By the time I got back to my room, it was almost 9 a.m., but I buckled right down to work. The words gushed out.

Then I wrote one perfect sentence.

I sat back and looked at it in surprise.

Then I looked at the clock. 10 a.m.

I broke my “no Internet” rule long enough to email a couple of friends and say, “Sometimes you have to write for an hour to get one perfect sentence.” Then I re-unplugged. **

The hundreds of words that came before that sentence? I don’t know if they will survive. But I’ve got that one. Perfect. Sentence. It would be nice if ALL my sentences came out like that, but o my friends, it does NOT work that way for me.

I went out for lunch and dinner, then I wrote some more. If I wasn’t writing, I was staring into space thinking about my story. That’s one of the most important elements of writing: the luxury of staring into space.

Sometime after 9 p.m. I got tired and shut down the laptop. I watched the last 45 minutes or so of “Meet the Parents,” which is a pretty good way to end the day … a bride with a black eye, sewage spraying all over people, an impostor cat, and a happily-ever-after.

I got up at 6:15 again the next morning (okay, I lied: I hit the snooze button once. I got up at 6:25).
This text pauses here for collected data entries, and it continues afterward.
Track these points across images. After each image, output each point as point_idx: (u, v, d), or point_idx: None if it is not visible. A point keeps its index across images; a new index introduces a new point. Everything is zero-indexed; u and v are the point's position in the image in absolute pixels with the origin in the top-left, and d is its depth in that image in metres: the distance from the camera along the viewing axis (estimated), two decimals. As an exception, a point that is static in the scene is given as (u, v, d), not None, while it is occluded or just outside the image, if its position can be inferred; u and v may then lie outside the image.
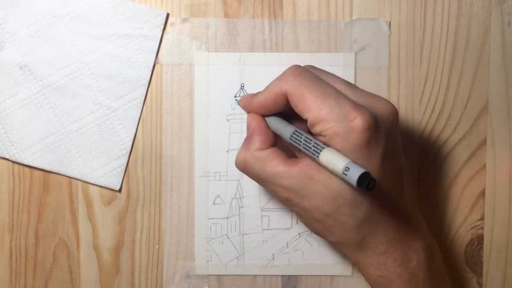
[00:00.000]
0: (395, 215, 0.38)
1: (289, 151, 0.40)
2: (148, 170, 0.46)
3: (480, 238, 0.47)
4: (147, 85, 0.46)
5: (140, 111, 0.46)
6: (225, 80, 0.46)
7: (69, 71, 0.45)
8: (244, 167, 0.39)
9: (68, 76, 0.45)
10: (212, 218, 0.46)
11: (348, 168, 0.34)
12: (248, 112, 0.41)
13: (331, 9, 0.46)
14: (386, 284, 0.38)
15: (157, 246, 0.46)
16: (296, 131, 0.38)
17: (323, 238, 0.40)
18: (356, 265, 0.40)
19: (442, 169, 0.46)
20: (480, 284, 0.47)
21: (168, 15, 0.45)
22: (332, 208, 0.37)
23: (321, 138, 0.37)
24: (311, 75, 0.38)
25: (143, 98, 0.46)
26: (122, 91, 0.45)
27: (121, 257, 0.46)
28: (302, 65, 0.39)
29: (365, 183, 0.33)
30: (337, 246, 0.40)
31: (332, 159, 0.35)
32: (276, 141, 0.40)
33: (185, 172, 0.46)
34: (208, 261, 0.46)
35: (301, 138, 0.38)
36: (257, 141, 0.39)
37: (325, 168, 0.36)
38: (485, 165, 0.46)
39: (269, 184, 0.39)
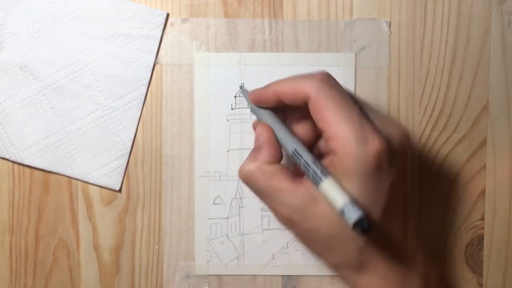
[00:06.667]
0: (395, 241, 0.38)
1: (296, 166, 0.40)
2: (148, 170, 0.46)
3: (480, 238, 0.47)
4: (147, 85, 0.46)
5: (140, 111, 0.46)
6: (225, 80, 0.46)
7: (69, 71, 0.45)
8: (248, 179, 0.38)
9: (68, 76, 0.45)
10: (212, 218, 0.46)
11: (345, 210, 0.34)
12: (250, 105, 0.41)
13: (331, 9, 0.46)
14: None
15: (157, 246, 0.46)
16: (295, 150, 0.38)
17: (322, 261, 0.39)
18: None
19: (442, 169, 0.46)
20: (480, 284, 0.47)
21: (168, 15, 0.46)
22: (335, 229, 0.36)
23: (330, 156, 0.36)
24: (340, 89, 0.37)
25: (143, 98, 0.46)
26: (122, 91, 0.45)
27: (121, 257, 0.46)
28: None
29: (361, 228, 0.33)
30: (337, 268, 0.39)
31: (330, 193, 0.35)
32: (283, 156, 0.39)
33: (185, 172, 0.46)
34: (208, 261, 0.46)
35: (300, 161, 0.37)
36: (265, 154, 0.38)
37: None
38: (485, 165, 0.46)
39: (272, 200, 0.38)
I brewed another instant coffee, then I went outside, because my new scene demanded I walk around dark downtown again.

Back to the hotel room for one last burst of writing.

Around 10:30 a.m. I started losing momentum. My gush slowed to a trickle. I checked my word count. Almost 4500 new words in my 40-hour getaway. That’s a LOT, for me. I took a shower, which shook loose one more idea (showers are a great source of ideas), and I added it to the story.

Then I went home.

My husband and son were out with friends. :-)

When they came home, I watched The Office with my son.


* Netflix, book event, DVR’d shows, book event, Hulu, book event …

** Remember that Office episode where Dwight is shunning Andy? But he has to talk to him about something, so he makes a parking-arm gesture and says, “Un-shun,” then “Re-shun.” That’s how I felt.